His poetry is powerful, passionate and erotic. His handsome countenance has caused many a feminine heart to stutter. He cares little about his peers’ opinions, and less about society’s rules. He is called The Libertine, and Rhys Gillray, Earl of Rawden, is about to discover a cure for his boredom.
Raised as a vicar’s daughter, Sabrina Fairleigh sometimes has difficulty keeping her emotions in check. She feels things too deeply and struggles to maintain her modest composure. She hopes that Geoffrey Gillray, her father’s curate, will offer marriage and that they will embark on a mission of good works in far away lands. However, missions cost money, and Geoffrey must petition support from his cousin, the Earl. When Sabrina is asked to accompany her friend to the Earl’s house party, she hopes that Geoffrey will be pleasantly surprised.
Sabrina quickly discovers that the Earl of Rawden is too clever, too wicked, too tempting for someone with no worldly experience. He has a way of striking a nerve within her that brings her temper (and other passions) to the forefront. Rhys is enjoying his little game of cat and mouse, toying with the pious and proud young woman who hopes to marry his reformed cousin.
In London, far from the Earl’s estate, events are happening that will affect Sabrina and Rhys. Susannah and Sylvie have found clues that may lead them to their lost sister, Sabrina, and they are eager to locate her. Little do they know that their family history is entwined with the Gillrays, and that secrets revealed can do much harm.
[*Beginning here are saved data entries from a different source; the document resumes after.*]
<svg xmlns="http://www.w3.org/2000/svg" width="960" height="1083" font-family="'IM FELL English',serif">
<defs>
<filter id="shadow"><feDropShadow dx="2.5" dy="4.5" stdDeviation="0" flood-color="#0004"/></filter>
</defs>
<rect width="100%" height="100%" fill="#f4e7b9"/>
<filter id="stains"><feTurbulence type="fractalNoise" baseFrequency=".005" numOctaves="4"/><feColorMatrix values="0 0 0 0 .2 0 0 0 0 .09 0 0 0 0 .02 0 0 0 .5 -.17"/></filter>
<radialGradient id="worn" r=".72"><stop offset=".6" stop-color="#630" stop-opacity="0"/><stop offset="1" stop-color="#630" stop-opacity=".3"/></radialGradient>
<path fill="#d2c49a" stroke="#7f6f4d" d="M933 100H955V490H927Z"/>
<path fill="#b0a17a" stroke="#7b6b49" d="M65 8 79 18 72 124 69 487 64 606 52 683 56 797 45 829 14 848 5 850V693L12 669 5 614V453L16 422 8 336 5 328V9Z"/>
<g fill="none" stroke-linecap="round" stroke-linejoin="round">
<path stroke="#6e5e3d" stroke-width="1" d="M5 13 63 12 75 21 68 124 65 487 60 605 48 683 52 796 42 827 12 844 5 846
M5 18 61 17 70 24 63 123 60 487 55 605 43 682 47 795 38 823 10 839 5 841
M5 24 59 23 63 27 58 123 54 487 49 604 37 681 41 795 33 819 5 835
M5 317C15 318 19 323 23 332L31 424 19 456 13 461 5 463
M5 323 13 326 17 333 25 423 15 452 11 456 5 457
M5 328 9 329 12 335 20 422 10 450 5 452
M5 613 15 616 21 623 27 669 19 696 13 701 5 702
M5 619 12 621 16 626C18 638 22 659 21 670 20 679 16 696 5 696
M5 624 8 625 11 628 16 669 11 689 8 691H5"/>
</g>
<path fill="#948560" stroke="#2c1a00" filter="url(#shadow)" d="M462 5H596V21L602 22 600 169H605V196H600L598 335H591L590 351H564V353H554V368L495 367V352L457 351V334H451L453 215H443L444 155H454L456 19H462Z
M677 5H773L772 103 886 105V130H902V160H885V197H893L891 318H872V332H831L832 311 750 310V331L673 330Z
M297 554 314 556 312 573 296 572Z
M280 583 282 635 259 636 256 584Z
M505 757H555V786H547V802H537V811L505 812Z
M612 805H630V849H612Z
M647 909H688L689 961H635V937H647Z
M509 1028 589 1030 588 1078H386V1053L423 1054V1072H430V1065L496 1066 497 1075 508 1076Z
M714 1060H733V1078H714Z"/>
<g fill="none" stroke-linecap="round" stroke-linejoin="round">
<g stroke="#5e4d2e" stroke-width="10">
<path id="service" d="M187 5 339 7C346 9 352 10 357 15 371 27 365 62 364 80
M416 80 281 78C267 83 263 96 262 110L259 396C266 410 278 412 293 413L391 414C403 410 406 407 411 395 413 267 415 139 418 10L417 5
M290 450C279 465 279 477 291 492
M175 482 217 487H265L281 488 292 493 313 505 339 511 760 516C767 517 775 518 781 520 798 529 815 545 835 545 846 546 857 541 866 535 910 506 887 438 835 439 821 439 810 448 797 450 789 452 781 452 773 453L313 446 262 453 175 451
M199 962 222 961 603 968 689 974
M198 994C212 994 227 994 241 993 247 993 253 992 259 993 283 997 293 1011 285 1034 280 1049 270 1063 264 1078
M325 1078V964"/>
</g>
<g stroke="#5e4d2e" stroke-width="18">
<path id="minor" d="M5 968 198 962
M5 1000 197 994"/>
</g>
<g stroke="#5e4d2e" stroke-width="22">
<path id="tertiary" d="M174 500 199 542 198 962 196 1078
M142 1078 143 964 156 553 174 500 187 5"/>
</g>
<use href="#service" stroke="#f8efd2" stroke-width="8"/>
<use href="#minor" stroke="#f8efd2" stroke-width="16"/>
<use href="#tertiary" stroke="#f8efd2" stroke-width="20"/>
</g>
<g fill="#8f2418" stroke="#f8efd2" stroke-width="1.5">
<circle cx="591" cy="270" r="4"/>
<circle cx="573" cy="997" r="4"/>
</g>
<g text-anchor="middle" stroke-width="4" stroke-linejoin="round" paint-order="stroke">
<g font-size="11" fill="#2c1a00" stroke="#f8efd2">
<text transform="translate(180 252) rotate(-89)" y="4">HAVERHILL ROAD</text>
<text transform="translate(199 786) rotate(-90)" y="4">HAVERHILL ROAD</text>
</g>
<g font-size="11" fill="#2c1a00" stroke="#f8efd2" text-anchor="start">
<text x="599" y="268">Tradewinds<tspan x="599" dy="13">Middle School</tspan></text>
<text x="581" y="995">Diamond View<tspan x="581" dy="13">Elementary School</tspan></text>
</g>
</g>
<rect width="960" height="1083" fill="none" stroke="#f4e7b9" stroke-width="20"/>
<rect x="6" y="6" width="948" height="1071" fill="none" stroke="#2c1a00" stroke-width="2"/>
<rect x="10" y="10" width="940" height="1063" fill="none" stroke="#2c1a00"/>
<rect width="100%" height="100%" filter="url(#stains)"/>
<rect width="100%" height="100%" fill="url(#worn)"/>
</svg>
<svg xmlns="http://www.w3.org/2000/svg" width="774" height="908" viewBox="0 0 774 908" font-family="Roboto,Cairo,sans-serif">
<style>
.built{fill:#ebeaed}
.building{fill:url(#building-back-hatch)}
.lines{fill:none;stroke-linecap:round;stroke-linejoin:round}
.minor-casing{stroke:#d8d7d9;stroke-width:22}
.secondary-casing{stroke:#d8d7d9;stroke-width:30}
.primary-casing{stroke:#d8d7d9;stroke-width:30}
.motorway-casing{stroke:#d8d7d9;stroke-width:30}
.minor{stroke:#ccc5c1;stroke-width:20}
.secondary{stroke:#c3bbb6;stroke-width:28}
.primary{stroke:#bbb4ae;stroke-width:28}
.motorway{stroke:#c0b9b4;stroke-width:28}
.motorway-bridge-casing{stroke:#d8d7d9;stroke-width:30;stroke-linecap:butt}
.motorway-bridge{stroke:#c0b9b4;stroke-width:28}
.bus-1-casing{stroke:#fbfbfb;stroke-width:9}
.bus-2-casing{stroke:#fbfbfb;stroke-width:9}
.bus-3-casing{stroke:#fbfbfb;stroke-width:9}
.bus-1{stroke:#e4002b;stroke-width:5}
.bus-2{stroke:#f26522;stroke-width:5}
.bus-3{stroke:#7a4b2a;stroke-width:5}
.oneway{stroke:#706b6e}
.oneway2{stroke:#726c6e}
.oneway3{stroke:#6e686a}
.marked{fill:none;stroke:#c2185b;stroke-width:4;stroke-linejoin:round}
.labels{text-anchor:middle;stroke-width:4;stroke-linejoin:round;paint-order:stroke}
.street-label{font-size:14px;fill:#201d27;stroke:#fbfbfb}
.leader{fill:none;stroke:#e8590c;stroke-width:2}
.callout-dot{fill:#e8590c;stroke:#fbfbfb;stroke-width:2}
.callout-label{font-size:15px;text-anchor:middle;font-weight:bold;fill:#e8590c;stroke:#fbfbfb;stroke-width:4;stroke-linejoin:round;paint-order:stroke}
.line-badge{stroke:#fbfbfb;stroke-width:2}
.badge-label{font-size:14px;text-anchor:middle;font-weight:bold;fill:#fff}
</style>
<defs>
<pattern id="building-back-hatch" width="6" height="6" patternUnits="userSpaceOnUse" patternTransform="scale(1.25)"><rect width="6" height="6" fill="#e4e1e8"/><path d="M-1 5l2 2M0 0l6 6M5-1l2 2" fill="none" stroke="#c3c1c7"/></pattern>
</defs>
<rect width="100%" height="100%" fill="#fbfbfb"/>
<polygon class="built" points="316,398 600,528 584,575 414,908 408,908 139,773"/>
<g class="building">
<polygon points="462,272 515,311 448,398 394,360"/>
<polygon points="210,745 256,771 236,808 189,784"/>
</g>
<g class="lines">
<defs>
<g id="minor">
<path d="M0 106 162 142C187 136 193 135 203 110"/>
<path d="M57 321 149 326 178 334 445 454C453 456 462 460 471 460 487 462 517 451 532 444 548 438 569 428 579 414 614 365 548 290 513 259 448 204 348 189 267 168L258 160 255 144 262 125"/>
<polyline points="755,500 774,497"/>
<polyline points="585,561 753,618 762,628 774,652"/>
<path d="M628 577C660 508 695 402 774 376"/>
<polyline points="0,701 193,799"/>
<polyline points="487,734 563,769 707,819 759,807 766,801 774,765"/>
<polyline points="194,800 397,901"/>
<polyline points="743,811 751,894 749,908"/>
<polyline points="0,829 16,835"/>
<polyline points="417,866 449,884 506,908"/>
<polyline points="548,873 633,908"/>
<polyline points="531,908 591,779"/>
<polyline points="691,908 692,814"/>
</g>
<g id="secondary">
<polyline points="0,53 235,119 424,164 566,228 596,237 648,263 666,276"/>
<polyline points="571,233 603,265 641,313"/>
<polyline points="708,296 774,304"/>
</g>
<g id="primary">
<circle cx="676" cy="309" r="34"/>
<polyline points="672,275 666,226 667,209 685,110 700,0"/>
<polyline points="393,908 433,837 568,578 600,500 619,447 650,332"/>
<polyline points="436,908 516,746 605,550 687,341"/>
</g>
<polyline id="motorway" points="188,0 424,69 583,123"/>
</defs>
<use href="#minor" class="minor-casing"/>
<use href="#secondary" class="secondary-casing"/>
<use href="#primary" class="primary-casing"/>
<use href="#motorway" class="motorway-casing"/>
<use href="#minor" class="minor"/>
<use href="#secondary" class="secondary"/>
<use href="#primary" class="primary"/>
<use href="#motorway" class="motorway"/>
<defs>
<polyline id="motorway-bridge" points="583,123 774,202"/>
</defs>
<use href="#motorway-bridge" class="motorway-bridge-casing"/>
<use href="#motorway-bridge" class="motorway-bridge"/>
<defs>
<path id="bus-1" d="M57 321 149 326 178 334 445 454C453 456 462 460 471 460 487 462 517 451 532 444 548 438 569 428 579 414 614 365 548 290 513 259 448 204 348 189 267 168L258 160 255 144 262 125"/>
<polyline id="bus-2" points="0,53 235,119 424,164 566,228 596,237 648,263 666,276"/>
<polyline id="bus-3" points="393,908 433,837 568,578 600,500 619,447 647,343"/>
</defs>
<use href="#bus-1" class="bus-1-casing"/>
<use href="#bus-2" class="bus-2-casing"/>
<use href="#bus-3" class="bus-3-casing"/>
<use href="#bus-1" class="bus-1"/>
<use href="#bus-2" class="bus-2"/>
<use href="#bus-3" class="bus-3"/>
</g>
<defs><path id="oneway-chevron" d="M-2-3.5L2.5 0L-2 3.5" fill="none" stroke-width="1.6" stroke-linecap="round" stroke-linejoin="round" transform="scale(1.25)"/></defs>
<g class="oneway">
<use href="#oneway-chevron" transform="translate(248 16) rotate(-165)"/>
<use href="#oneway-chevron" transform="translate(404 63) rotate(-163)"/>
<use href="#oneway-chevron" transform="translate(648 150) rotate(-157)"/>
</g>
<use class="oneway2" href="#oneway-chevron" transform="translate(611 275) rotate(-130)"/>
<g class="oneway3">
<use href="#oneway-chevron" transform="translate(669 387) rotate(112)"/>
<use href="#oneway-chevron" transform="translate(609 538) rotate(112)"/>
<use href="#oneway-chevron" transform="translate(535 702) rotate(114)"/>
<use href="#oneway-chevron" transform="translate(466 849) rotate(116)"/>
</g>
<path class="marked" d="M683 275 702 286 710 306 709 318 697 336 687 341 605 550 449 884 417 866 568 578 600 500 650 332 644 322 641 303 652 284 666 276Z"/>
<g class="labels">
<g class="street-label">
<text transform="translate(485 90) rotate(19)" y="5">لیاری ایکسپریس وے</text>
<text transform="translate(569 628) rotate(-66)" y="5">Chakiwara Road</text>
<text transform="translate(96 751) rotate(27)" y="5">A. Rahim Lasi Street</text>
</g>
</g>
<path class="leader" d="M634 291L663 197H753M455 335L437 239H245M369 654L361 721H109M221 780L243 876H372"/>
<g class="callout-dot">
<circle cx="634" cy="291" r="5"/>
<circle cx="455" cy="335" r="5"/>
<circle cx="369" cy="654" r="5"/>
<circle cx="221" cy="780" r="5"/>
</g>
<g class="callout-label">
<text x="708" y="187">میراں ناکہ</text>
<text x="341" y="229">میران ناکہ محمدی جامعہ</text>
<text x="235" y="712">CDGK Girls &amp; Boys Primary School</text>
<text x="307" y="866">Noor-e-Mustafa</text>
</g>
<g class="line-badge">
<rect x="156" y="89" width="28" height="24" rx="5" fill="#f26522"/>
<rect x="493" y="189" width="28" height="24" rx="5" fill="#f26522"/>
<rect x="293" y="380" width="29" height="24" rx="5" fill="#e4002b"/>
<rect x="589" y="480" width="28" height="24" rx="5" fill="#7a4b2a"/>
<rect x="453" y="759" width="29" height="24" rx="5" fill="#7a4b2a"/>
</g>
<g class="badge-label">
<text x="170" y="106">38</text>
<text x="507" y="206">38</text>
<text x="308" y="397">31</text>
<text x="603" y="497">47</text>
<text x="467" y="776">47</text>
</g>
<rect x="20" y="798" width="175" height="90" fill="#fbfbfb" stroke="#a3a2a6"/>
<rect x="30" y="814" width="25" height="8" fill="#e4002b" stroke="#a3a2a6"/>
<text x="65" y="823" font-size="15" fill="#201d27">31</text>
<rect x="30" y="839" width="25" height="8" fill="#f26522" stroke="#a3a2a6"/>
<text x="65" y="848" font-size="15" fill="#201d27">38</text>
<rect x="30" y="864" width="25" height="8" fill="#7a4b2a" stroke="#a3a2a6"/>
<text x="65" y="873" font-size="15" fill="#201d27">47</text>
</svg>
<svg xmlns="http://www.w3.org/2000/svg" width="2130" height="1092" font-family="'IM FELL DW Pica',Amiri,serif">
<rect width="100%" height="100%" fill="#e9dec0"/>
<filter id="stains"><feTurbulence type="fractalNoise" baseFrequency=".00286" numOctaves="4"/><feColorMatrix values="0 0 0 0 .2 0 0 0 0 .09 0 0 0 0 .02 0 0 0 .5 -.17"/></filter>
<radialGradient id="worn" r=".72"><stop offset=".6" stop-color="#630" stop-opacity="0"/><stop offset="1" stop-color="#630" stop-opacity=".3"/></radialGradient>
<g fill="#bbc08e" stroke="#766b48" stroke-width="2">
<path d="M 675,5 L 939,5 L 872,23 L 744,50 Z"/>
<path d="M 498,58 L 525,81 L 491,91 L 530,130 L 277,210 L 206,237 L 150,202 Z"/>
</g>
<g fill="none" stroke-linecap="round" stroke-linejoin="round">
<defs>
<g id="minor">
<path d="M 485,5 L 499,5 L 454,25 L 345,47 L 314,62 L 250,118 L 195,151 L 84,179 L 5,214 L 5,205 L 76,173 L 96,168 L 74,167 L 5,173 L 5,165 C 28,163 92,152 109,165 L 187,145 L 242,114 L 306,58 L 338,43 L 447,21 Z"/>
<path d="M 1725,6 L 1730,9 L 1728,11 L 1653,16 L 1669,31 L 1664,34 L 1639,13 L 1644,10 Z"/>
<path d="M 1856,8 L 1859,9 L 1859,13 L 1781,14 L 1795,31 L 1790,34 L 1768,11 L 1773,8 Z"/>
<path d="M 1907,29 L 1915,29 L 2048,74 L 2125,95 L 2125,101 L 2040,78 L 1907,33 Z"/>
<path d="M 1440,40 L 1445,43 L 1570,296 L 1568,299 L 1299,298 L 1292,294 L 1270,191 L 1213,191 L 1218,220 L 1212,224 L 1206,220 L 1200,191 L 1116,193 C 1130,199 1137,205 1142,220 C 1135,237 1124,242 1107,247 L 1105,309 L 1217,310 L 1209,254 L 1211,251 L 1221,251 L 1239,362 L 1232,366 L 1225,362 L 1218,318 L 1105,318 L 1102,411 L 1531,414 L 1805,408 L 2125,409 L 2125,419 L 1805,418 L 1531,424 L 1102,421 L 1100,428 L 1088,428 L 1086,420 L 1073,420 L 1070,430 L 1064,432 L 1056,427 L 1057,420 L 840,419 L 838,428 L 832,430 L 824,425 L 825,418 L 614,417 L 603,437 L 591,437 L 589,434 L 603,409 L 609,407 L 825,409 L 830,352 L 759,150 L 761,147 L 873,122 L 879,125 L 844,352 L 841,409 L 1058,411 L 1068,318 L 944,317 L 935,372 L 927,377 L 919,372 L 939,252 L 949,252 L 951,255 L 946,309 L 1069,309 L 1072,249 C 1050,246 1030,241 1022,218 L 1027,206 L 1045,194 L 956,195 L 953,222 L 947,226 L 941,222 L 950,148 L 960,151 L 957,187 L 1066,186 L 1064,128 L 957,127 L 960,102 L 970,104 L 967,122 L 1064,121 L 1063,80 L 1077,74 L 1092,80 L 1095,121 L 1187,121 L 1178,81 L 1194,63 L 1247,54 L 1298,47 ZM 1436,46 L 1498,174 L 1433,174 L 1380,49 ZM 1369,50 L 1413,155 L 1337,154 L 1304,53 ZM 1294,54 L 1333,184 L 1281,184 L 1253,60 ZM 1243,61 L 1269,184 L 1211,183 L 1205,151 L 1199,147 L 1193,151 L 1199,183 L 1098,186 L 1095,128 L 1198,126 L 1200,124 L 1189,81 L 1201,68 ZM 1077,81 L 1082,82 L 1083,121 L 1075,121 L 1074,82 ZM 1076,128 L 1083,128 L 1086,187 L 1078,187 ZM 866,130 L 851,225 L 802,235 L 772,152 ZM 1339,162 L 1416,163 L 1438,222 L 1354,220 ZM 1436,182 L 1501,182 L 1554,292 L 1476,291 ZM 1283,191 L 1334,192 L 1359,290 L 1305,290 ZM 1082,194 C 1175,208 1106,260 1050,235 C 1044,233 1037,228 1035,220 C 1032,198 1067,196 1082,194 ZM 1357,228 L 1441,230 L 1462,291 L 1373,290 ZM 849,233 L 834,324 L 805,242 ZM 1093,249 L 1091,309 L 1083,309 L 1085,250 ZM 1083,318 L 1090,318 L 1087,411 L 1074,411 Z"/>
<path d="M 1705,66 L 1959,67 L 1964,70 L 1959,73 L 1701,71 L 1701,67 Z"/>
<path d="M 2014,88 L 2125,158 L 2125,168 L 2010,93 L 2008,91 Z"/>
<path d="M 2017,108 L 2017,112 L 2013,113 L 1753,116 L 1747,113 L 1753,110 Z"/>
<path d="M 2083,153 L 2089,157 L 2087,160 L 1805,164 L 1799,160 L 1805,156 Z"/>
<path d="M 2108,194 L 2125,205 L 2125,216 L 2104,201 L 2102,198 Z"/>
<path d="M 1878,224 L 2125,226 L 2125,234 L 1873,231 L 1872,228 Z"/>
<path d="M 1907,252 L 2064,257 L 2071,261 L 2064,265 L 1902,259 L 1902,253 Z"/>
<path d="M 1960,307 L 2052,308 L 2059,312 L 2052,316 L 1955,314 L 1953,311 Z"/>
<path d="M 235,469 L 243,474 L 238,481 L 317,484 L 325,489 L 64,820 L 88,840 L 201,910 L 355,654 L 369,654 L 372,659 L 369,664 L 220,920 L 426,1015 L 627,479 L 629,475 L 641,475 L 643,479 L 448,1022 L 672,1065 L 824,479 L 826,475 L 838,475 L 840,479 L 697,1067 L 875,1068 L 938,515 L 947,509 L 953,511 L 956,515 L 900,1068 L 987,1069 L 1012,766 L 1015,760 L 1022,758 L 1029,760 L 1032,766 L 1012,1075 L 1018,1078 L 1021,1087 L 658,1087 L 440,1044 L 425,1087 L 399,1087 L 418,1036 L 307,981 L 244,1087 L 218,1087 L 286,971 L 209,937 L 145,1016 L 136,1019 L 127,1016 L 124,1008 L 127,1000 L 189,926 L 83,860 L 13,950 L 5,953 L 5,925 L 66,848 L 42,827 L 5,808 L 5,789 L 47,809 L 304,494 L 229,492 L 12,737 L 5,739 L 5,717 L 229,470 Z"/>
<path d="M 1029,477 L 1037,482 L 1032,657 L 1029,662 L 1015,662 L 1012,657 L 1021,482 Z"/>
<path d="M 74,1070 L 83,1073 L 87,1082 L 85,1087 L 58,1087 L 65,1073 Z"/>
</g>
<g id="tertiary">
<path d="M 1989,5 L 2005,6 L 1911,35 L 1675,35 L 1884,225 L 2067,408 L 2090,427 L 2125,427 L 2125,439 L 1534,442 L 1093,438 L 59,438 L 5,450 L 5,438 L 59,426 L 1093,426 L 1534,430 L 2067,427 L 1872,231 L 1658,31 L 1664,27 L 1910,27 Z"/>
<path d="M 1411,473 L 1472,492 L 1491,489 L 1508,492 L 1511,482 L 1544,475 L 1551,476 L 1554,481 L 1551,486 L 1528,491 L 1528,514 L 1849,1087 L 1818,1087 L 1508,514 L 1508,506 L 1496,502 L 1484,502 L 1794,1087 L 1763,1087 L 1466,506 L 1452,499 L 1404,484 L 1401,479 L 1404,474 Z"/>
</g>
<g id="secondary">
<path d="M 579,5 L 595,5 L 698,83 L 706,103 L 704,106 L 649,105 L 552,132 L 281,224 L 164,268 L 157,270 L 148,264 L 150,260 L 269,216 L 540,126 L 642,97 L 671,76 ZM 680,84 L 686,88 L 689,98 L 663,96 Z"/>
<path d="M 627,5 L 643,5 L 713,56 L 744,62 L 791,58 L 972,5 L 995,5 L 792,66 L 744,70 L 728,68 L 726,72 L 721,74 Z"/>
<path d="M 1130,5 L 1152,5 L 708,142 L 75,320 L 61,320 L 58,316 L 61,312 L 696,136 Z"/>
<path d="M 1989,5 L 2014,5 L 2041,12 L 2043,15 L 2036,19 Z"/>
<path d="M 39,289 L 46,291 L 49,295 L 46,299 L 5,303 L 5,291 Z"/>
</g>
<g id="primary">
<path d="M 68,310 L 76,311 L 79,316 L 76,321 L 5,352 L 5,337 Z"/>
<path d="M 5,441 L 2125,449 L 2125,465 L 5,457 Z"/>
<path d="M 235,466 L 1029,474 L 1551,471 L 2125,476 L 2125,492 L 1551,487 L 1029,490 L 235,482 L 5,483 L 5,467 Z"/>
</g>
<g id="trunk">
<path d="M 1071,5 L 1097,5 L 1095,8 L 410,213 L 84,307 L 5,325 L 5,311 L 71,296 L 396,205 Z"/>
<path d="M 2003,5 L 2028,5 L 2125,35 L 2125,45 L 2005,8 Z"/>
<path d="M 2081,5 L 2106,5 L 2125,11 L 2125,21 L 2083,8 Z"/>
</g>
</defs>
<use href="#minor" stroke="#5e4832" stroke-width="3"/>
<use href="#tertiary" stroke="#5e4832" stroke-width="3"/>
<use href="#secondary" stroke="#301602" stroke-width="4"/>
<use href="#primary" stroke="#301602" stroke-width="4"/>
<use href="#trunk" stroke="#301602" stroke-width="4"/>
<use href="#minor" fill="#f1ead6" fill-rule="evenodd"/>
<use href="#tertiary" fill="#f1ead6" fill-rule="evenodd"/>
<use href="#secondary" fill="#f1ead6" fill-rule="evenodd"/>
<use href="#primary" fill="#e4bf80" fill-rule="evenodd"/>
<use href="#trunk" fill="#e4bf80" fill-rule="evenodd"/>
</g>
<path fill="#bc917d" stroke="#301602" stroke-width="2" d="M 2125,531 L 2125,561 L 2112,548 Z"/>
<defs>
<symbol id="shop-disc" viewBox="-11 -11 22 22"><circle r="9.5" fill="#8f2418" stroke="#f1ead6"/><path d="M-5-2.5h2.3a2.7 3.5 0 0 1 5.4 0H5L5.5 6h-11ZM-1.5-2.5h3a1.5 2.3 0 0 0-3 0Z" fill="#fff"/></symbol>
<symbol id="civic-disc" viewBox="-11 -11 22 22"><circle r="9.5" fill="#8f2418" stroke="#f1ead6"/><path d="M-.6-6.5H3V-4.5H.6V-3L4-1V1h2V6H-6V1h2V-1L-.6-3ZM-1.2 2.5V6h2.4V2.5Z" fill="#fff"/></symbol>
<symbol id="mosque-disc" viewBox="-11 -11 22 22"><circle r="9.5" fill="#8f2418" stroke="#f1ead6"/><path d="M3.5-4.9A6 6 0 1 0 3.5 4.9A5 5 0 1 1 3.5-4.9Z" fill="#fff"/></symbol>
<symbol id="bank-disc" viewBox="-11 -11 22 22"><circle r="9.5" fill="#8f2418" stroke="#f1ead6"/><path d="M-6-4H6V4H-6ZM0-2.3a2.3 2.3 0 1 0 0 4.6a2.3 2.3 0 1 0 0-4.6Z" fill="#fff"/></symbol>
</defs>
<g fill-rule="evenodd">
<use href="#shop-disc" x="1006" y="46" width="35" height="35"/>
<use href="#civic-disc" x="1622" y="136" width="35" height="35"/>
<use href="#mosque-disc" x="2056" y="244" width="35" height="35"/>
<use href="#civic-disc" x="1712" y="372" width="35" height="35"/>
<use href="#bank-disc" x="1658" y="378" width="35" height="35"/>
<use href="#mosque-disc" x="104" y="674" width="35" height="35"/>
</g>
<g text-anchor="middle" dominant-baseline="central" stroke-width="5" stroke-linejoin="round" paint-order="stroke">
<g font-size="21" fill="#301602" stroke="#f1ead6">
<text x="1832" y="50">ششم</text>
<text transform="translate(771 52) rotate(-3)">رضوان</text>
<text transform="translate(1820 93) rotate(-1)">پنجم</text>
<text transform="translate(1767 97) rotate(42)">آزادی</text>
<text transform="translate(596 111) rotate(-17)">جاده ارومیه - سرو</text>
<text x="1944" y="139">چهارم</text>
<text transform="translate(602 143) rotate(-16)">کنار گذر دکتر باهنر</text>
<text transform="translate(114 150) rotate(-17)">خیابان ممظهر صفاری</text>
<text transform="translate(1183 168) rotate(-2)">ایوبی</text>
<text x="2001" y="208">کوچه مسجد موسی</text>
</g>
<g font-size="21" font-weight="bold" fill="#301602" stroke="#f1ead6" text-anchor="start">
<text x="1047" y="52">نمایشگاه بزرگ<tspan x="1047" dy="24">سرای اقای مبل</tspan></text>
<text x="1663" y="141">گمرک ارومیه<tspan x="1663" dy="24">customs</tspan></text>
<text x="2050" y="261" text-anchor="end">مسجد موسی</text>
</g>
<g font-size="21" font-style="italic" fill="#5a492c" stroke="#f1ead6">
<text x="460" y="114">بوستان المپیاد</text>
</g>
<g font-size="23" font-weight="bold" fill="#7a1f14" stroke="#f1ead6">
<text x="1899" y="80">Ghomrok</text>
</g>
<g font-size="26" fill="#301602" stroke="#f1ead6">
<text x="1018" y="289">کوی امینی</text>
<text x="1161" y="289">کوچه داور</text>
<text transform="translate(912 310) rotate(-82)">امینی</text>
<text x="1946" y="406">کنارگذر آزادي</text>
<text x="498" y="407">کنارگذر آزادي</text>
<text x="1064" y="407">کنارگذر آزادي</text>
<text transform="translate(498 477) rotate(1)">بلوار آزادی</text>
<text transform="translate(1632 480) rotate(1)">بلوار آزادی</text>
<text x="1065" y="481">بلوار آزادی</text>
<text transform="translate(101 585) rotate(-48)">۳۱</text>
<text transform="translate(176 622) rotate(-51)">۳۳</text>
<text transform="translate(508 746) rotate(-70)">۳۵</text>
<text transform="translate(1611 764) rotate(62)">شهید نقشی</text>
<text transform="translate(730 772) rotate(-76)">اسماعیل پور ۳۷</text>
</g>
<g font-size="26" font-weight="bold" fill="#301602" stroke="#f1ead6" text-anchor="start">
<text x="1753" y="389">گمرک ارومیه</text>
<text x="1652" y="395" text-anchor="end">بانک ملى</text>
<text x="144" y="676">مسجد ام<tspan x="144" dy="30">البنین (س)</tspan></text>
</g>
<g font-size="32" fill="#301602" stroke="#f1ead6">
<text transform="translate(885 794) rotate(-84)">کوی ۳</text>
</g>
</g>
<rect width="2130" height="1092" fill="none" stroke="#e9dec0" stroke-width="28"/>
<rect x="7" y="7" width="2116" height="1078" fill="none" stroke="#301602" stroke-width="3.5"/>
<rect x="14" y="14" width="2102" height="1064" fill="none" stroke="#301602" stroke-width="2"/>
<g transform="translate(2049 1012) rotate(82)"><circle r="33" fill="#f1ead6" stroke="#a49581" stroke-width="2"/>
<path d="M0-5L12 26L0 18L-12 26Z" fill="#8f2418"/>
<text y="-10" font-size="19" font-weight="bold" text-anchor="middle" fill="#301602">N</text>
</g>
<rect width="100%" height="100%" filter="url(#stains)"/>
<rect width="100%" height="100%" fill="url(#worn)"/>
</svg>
Author Julie Ann Long has written a superlative final novel in the Holt Sisters series, and I am truly sorry to see the saga end. The Secret to Seduction is powerful and evocative. In writing about The Libertine, Ms. Long has given her imagery full rein. Readers will feel the heat as Rhys sets about his seduction of Sabrina, when just a turn of phrase can take on new meaning. He is a passionate man who learns the power of true love when he has lost it all. This book runs the gamut from chuckles to throat-closing tears and I cannot recommend it highly enough. Although certainly strong enough to stand alone, read in sequence with Ways to Be Wicked and Beauty and the Spy, the trilogy demonstrates historical romance at its best.